→ **Your goal**
Look through the data for the string "area". Copy every line where it is found.

────────────────────

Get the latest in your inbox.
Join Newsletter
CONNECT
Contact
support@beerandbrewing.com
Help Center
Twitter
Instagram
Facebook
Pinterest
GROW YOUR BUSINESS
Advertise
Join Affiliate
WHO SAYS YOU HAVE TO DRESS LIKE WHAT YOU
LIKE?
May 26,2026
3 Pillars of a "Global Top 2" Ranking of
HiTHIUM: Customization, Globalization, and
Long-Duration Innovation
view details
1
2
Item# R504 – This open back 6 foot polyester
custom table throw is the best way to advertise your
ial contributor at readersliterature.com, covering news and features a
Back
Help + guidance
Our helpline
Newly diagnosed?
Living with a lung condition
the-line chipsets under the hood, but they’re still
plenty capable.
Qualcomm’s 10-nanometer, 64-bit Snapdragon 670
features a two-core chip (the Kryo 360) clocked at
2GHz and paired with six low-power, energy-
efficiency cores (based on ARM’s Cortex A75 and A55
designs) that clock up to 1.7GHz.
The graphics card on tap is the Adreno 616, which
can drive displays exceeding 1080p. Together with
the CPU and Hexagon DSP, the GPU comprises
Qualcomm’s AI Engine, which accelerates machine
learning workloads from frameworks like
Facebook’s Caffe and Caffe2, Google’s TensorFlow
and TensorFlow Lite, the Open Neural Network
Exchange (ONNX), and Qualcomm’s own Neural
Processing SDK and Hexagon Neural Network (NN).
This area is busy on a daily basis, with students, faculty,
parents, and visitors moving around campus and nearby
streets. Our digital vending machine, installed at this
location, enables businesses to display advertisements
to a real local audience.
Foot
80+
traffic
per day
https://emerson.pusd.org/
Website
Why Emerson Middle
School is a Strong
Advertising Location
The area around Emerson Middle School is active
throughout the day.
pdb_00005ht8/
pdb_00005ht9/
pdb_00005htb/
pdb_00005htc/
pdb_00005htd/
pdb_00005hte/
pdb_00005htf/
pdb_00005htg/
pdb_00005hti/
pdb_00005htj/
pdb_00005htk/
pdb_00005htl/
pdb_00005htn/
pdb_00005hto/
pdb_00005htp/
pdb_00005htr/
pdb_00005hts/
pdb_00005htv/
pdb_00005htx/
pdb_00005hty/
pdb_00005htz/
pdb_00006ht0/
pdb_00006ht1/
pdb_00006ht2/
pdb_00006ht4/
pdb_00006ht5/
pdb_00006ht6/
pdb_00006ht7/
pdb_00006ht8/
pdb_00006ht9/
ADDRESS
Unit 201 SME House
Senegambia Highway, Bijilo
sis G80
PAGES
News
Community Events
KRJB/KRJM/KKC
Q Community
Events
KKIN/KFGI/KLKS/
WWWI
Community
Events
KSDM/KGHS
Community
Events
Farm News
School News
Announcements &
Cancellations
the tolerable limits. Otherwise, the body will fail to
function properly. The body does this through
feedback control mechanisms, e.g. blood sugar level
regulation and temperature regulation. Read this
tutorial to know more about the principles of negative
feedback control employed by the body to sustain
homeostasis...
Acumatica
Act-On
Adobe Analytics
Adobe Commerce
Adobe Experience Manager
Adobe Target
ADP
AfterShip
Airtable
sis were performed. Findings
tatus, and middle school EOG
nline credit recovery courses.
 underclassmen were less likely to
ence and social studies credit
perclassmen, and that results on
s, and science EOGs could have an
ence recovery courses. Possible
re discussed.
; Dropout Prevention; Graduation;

────────────────────

→ **Written solution**
This area is busy on a daily basis, with students, faculty,
The area around Emerson Middle School is active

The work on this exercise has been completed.